Convencionou-se traduzir a palavra shalom שלום (em árabe salam/salem/shalam) por paz. Paz, verdade e justiça são, segundo a tradição mosaica, os três pilares sobre os quais se assenta o mundo. Mas shalom é uma destas palavras-conceito, como tantas no idioma hebreu. Na palavra repetida mais de duas centenas de vezes na Torá, a Bíblia hebraica, sua polissemia expressa uma imensa variedade de significados: “apenas uma saudação amistosa, estar seguro, saudável, perfeito, completo, sensação de bem-estar e harmonia interna e externa – integridade, integridade, saúde, bem-estar, segurança, solidez , tranquilidade, prosperidade, plenitude, descanso, harmonia; a ausência de agitação ou discórdia, um estado de calma sem ansiedade.”

Seria inútil esconder minhas motivações com parte da minha família vivendo em Israel e passando os últimos dias trancadas em bunkers. Como articulista tento racionalizar, e evidentemente malogro, afinal não se expurga da escrita a sensação de impotência somada ao sentimento de medo e vulnerabilidade.

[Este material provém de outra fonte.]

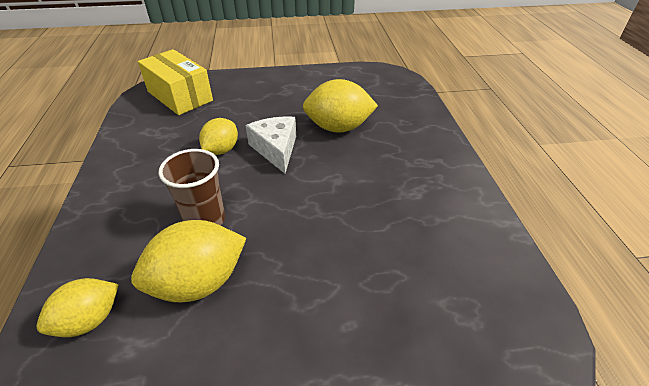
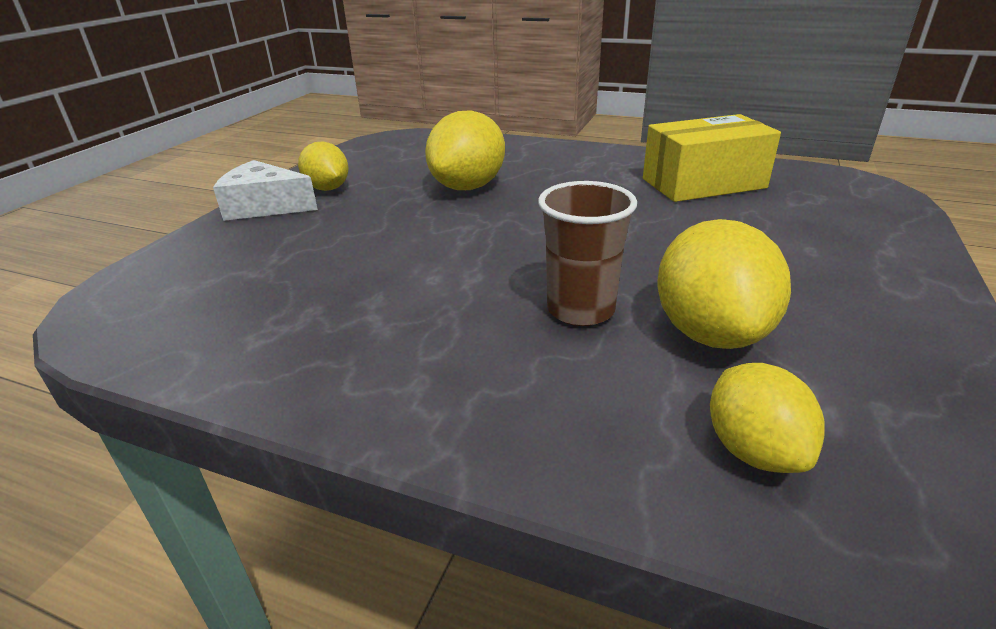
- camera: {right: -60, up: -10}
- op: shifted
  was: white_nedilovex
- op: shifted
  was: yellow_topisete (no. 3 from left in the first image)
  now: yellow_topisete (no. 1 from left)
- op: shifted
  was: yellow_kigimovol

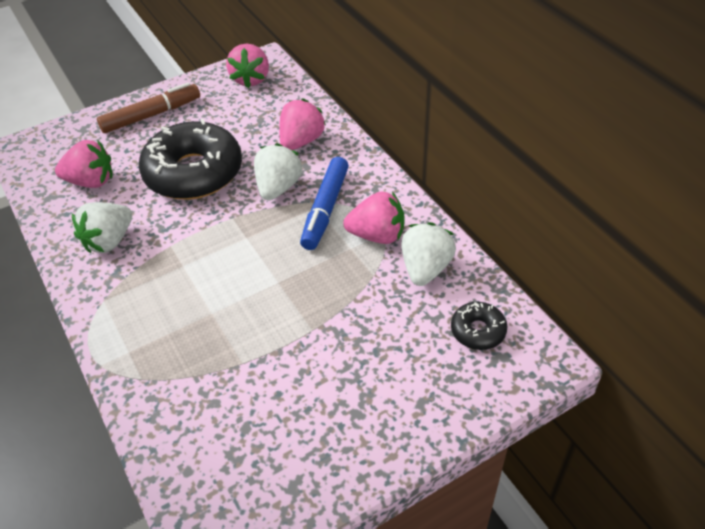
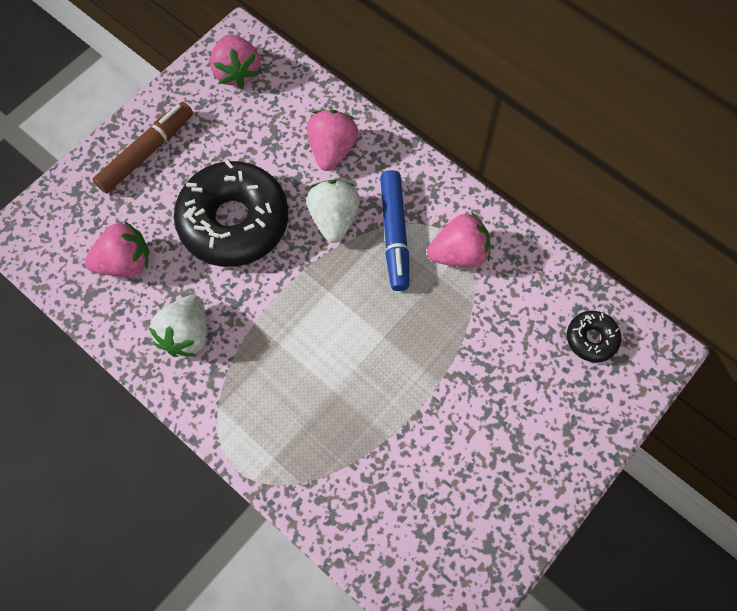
- camera: {right: -20, up: 20}
- op: gone
  was: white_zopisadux (no. 3 from left)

O senso comum diria que ninguém gosta de guerra, muito menos de participar, à revelia e diretamente, de um dos mais antigos conflitos do planeta. Mas, entre o senso comum e a realidade existe um aglomerado, duro, impermeável, sem qualquer porosidade: o fanatismo. Nota-se uma distribuição equitativa de gente fundamentalista pelo mundo. Há fanáticos laicos e religiosos. Fanáticos de direita e de esquerda. Fanáticos ideológicos e anarquistas. Fanáticos por criminosos e por heróis sem caráter. Fanáticos racistas e que aqueles que matariam por causas. Existem fanáticos judeus, muculmanos e cristãos. Há também os fanáticos pela paz a qualquer custo.

Mas há que se fazer uma distinção clara entre fanáticos que tem poder e subsídios internacionais para produzir e lançar mísseis sobre populações civis como é o caso dos terroristas de Gaza — que até agora lançaram 1.000 mísseis sobre mais de 50 cidades de Israel incluindo Tel Aviv e Jerusalém, cidades com 500 mil e quase um milhão de habitantes respectivamente — e os fanáticos contidos por um Estado pragmático e, na maior parte do tempo, responsável.

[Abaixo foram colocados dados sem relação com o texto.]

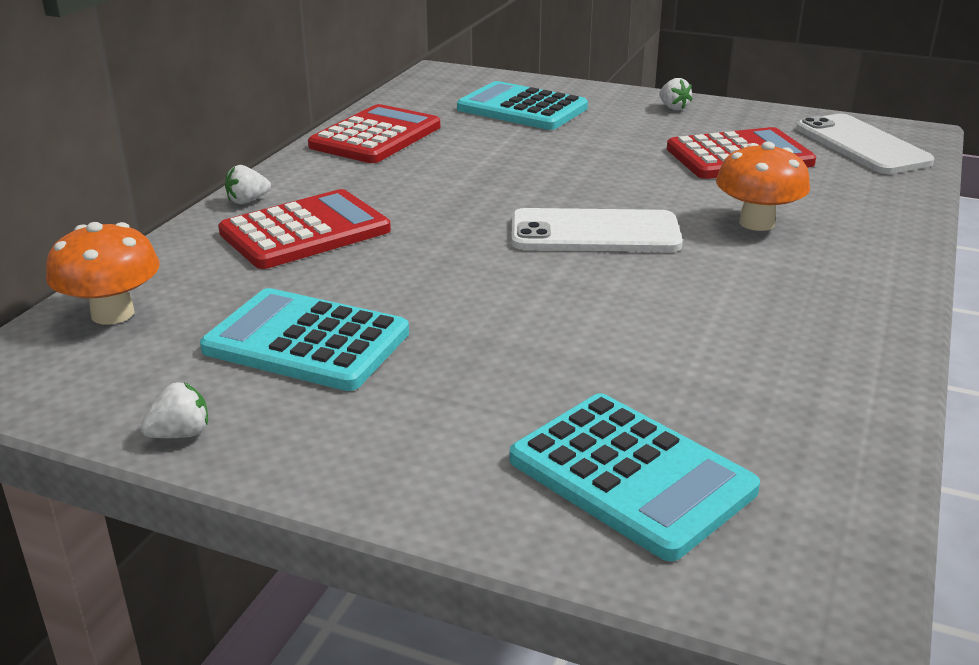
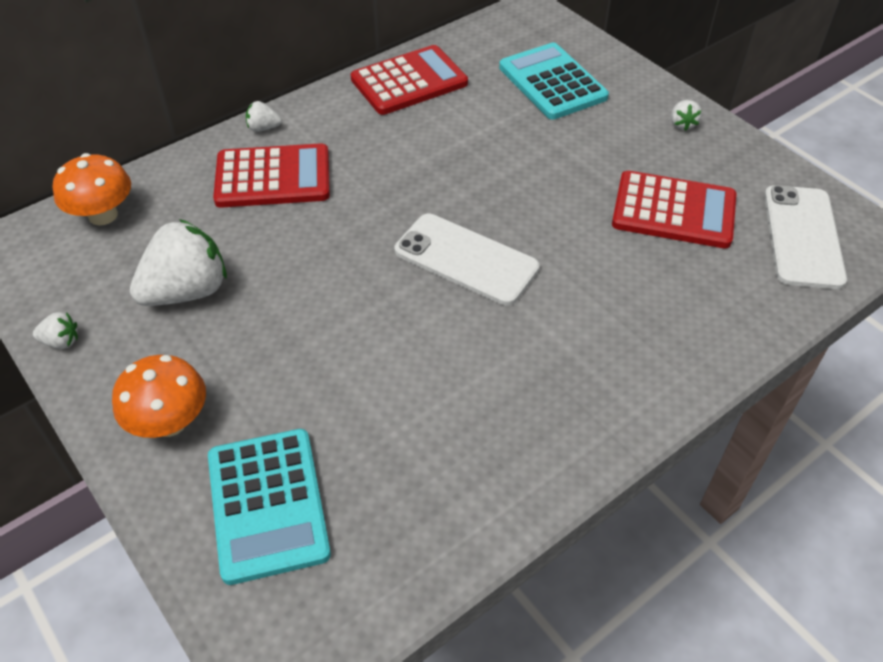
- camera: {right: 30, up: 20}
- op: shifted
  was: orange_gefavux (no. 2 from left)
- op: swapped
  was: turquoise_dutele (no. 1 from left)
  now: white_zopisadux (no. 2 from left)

É evidente que devemos rezar por paz em suas múltiplas acepções. Mas a qual preço? E o direito consagrado à legitima defesa presente em todos os códigos penais civilizados do mundo? Pois é disto que quero tratar aqui. Começaram a chover protestos pelo mundo contra Israel e a resposta tímida das redes sociais foram posts sobre “eu apoio o direito de Israel a se defender do terrorismo”. Soa surreal para o leitor?  É surreal.

A antiga declaração de guerra foi substituída por fatos que roubam a função dos diplomatas que andam confundindo discrição com inércia. Há que culpe a omissão da atual administração americana pela escalada de violência que mais uma vez atinge a região. Ao voltar a oferecer recursos financeiros inauditaveis para a autoridade palestina, que pratica abertamente o “pay for slay” em tradução livre “pagar para matar”, política (sic) que incentiva e premia “cash” por atos de violência praticados contra judeus, houve um aval tácito para que o ciclo de conflitos se reativasse. Viu-se renascer, dentro de Israel, os “pogroms”, a prática de ataques rituais e tentativas de linchamento contra judeus foram registrados do deserto de Neguev às cidades onde populações árabes e judaica conviviam  com relativa calma durante décadas como em Lod. Ali, mobs,  com hordas de delinquentes, queimavam sinagogas e apedrejaram judeus. Cenas dignas dos expurgos da era nazista. Era esse afinal o sentido do slogan preventivo “nunca mais”?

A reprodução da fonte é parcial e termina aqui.